**Action item**.
What needs reproducing is the run of lines in the data below starting at the line with "In particular, $|A|=2^k" and ending at the line with "lower than \verb|release-v0.3|", both ends included. Copy it exactly, without pictures, and add nothing.

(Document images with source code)
···

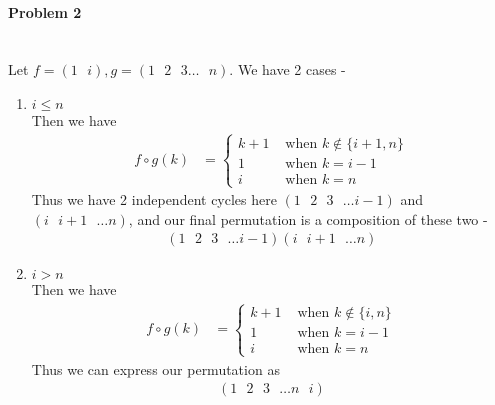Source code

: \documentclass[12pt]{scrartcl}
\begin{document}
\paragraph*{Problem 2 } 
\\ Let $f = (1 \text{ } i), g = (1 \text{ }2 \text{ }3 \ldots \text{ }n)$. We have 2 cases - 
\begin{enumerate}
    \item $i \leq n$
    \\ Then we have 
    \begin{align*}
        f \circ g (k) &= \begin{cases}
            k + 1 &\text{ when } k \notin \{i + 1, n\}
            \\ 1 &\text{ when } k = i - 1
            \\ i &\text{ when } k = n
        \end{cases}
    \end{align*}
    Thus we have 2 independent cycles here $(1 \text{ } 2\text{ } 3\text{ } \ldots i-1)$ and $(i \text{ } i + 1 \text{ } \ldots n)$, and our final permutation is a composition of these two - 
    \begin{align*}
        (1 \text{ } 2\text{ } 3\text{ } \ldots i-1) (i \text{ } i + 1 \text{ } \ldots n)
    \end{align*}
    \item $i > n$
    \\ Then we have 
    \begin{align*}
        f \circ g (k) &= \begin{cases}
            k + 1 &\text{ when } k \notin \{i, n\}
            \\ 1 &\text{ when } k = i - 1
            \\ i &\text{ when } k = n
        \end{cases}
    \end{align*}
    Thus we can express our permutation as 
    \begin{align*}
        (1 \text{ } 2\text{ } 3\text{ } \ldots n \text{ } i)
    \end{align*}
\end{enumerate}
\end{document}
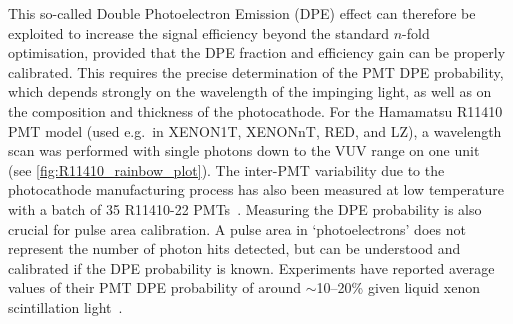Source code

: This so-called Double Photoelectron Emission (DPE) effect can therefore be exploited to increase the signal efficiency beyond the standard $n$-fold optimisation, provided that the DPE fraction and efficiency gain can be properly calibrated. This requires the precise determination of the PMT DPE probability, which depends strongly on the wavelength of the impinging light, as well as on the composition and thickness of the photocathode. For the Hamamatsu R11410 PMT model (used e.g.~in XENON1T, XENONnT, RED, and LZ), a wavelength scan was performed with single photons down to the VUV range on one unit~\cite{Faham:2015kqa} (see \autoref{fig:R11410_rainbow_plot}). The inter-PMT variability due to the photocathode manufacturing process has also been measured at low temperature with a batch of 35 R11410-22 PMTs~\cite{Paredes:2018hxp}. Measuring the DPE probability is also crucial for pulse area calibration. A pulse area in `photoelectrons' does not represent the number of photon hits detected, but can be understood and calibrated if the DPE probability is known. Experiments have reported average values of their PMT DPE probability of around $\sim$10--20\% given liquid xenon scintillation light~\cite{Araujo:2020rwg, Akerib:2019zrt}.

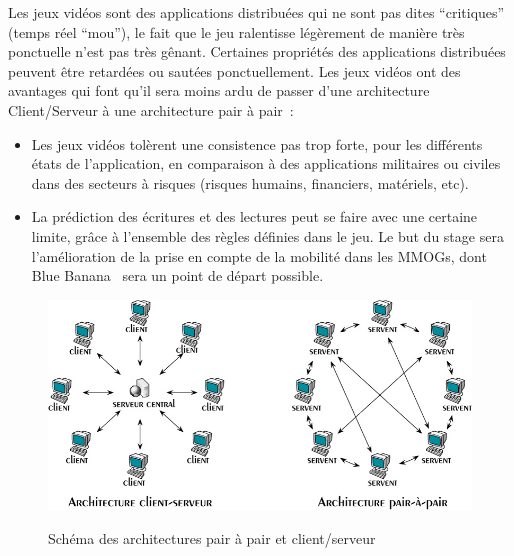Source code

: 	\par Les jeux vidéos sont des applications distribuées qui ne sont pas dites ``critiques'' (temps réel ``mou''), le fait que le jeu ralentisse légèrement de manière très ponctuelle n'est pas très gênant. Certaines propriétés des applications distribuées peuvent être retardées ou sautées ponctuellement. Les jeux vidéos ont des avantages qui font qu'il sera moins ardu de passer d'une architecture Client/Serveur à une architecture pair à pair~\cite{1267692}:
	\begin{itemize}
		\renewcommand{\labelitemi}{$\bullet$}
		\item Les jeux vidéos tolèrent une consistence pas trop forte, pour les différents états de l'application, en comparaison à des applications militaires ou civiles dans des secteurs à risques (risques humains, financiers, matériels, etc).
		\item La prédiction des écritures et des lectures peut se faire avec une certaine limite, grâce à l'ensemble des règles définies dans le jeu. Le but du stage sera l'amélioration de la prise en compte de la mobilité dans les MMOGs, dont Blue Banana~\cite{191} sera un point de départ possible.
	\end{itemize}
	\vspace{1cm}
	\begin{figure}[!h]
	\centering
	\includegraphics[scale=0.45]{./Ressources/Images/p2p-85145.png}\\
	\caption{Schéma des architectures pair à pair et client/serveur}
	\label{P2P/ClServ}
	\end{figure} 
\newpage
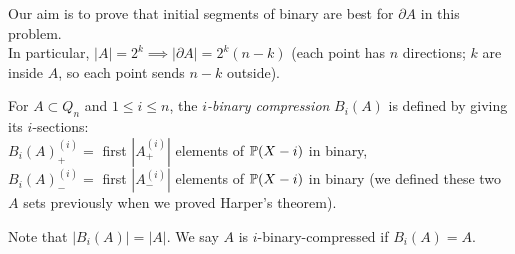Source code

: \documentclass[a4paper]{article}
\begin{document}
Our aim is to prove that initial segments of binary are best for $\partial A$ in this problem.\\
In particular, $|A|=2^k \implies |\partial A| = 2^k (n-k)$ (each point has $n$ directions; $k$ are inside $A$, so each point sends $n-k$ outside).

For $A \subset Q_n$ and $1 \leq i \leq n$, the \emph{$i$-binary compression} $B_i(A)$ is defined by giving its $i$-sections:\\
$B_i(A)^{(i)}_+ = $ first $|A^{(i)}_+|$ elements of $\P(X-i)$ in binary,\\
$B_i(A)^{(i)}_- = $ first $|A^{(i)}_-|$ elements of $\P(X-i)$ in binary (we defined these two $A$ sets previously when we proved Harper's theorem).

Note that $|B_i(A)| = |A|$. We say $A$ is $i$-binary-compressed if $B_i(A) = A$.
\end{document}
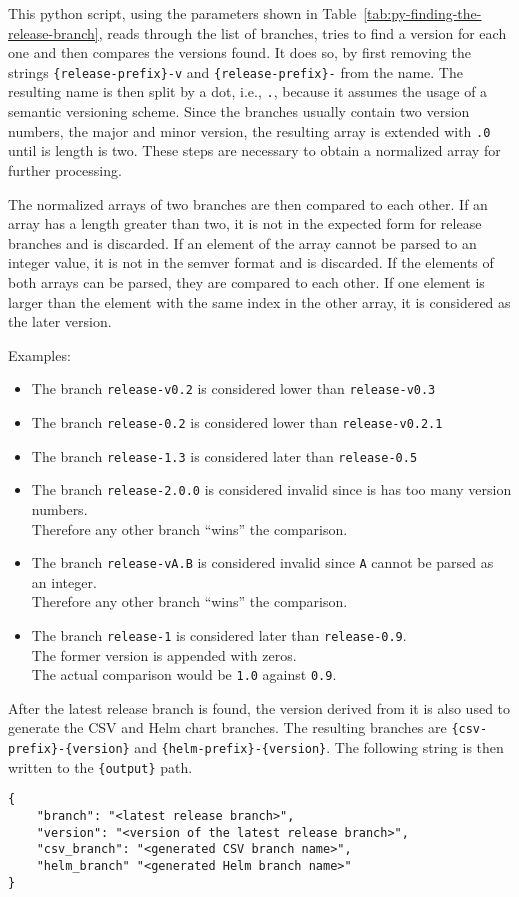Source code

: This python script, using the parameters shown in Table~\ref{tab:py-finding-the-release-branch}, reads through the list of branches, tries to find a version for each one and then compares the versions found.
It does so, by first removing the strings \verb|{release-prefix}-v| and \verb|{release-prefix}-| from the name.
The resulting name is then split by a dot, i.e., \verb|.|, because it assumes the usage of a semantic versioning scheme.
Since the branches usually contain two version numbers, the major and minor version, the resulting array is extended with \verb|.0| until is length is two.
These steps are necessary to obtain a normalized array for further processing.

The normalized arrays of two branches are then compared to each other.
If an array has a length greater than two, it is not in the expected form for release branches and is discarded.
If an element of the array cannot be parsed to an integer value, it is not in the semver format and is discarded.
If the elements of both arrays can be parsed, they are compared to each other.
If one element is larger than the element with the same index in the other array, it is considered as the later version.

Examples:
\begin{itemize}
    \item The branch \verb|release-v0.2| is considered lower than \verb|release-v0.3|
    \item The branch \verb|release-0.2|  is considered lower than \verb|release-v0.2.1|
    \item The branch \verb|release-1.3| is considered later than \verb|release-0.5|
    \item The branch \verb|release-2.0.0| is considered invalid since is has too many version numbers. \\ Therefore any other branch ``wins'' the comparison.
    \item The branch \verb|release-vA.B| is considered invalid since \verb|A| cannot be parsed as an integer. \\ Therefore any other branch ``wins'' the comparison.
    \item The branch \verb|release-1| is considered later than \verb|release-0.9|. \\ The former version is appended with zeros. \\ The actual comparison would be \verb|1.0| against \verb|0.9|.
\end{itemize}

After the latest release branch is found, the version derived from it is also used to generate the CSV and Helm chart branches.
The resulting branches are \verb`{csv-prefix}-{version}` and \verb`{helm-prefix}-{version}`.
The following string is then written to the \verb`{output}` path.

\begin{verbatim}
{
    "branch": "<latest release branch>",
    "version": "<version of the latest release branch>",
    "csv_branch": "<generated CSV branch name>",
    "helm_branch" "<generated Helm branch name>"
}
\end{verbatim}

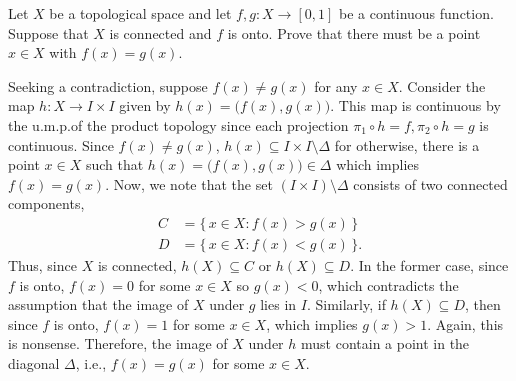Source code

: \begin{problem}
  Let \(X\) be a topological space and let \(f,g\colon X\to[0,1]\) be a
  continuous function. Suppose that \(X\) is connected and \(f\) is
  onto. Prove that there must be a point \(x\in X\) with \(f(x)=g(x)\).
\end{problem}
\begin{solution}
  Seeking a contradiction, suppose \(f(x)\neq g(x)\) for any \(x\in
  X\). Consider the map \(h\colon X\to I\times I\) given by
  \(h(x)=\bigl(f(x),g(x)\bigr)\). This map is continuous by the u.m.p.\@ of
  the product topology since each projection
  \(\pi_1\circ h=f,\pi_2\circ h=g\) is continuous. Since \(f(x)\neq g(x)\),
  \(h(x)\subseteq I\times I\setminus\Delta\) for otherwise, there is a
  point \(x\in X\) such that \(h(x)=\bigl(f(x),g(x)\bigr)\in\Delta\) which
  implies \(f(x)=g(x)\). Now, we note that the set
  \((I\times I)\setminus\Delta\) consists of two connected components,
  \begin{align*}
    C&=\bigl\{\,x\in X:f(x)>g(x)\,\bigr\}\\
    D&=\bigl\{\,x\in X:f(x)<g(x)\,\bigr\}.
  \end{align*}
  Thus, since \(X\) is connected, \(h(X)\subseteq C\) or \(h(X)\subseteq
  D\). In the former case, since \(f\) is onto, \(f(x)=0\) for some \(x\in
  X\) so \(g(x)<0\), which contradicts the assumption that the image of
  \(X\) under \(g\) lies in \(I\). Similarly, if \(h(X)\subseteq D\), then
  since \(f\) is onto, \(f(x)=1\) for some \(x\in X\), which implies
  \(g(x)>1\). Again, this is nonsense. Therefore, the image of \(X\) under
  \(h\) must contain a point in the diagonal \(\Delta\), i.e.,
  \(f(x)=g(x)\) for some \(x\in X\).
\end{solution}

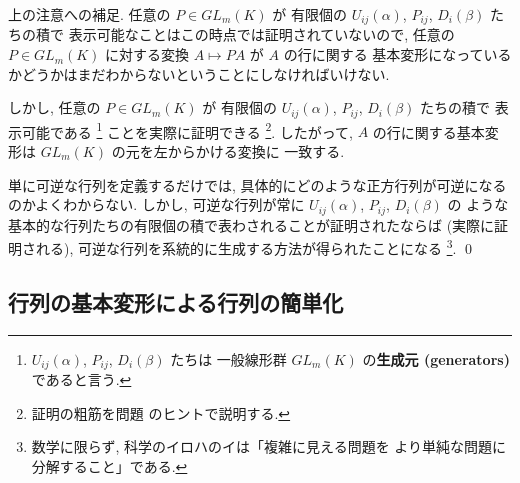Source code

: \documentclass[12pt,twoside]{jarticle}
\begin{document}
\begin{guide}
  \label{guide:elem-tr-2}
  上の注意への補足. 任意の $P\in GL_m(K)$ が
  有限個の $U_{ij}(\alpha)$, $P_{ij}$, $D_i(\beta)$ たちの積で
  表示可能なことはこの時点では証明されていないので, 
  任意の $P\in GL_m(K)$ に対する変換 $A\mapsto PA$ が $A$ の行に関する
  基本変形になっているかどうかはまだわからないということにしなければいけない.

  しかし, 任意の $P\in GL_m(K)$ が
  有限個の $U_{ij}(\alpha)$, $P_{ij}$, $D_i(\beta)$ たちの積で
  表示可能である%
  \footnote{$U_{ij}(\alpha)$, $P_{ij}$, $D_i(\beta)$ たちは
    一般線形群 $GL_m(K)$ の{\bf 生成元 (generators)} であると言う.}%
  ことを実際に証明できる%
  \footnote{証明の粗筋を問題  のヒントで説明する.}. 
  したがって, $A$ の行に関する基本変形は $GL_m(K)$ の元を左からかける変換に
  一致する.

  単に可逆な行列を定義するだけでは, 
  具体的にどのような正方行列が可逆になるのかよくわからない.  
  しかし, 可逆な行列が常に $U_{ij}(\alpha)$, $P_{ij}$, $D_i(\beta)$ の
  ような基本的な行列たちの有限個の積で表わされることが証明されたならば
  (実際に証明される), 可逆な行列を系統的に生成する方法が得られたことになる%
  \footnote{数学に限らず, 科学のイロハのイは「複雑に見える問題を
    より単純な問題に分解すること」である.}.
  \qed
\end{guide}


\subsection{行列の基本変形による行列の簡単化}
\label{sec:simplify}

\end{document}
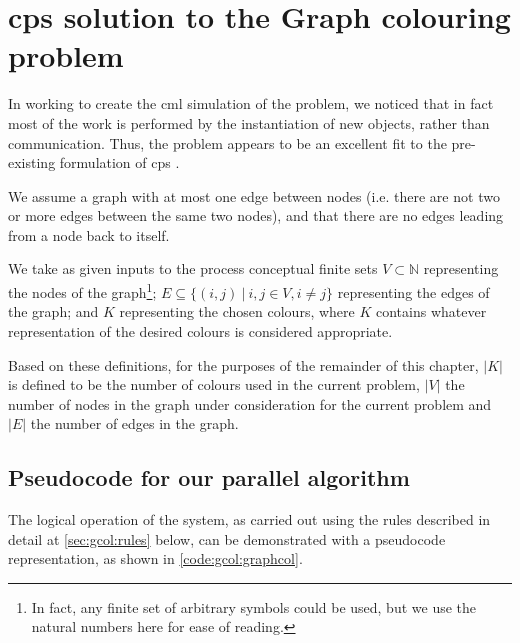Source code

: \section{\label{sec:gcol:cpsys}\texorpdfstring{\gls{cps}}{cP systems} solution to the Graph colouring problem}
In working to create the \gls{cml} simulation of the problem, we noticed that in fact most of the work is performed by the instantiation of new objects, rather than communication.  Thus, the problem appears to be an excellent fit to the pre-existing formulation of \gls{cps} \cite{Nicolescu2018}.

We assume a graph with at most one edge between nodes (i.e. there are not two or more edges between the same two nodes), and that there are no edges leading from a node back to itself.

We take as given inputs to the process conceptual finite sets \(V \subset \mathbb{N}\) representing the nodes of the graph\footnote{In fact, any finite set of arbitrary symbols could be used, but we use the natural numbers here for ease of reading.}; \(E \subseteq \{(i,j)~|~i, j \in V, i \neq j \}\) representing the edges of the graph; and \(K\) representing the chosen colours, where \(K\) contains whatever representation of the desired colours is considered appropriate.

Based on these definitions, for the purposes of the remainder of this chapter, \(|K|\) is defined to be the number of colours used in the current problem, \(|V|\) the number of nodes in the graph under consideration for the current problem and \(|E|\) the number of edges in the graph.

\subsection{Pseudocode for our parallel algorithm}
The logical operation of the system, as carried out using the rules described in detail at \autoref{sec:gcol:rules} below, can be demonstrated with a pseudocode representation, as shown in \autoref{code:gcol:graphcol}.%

···

**Task result**.
In particular, $|A|=2^k \implies |\partial A| = 2^k (n-k)$ (each point has $n$ directions; $k$ are inside $A$, so each point sends $n-k$ outside).

For $A \subset Q_n$ and $1 \leq i \leq n$, the \emph{$i$-binary compression} $B_i(A)$ is defined by giving its $i$-sections:\\
$B_i(A)^{(i)}_+ = $ first $|A^{(i)}_+|$ elements of $\P(X-i)$ in binary,\\
$B_i(A)^{(i)}_- = $ first $|A^{(i)}_-|$ elements of $\P(X-i)$ in binary (we defined these two $A$ sets previously when we proved Harper's theorem).

Note that $|B_i(A)| = |A|$. We say $A$ is $i$-binary-compressed if $B_i(A) = A$.
\end{document}
Source code

: This python script, using the parameters shown in Table~\ref{tab:py-finding-the-release-branch}, reads through the list of branches, tries to find a version for each one and then compares the versions found.
It does so, by first removing the strings \verb|{release-prefix}-v| and \verb|{release-prefix}-| from the name.
The resulting name is then split by a dot, i.e., \verb|.|, because it assumes the usage of a semantic versioning scheme.
Since the branches usually contain two version numbers, the major and minor version, the resulting array is extended with \verb|.0| until is length is two.
These steps are necessary to obtain a normalized array for further processing.

The normalized arrays of two branches are then compared to each other.
If an array has a length greater than two, it is not in the expected form for release branches and is discarded.
If an element of the array cannot be parsed to an integer value, it is not in the semver format and is discarded.
If the elements of both arrays can be parsed, they are compared to each other.
If one element is larger than the element with the same index in the other array, it is considered as the later version.

Examples:
\begin{itemize}
    \item The branch \verb|release-v0.2| is considered lower than \verb|release-v0.3|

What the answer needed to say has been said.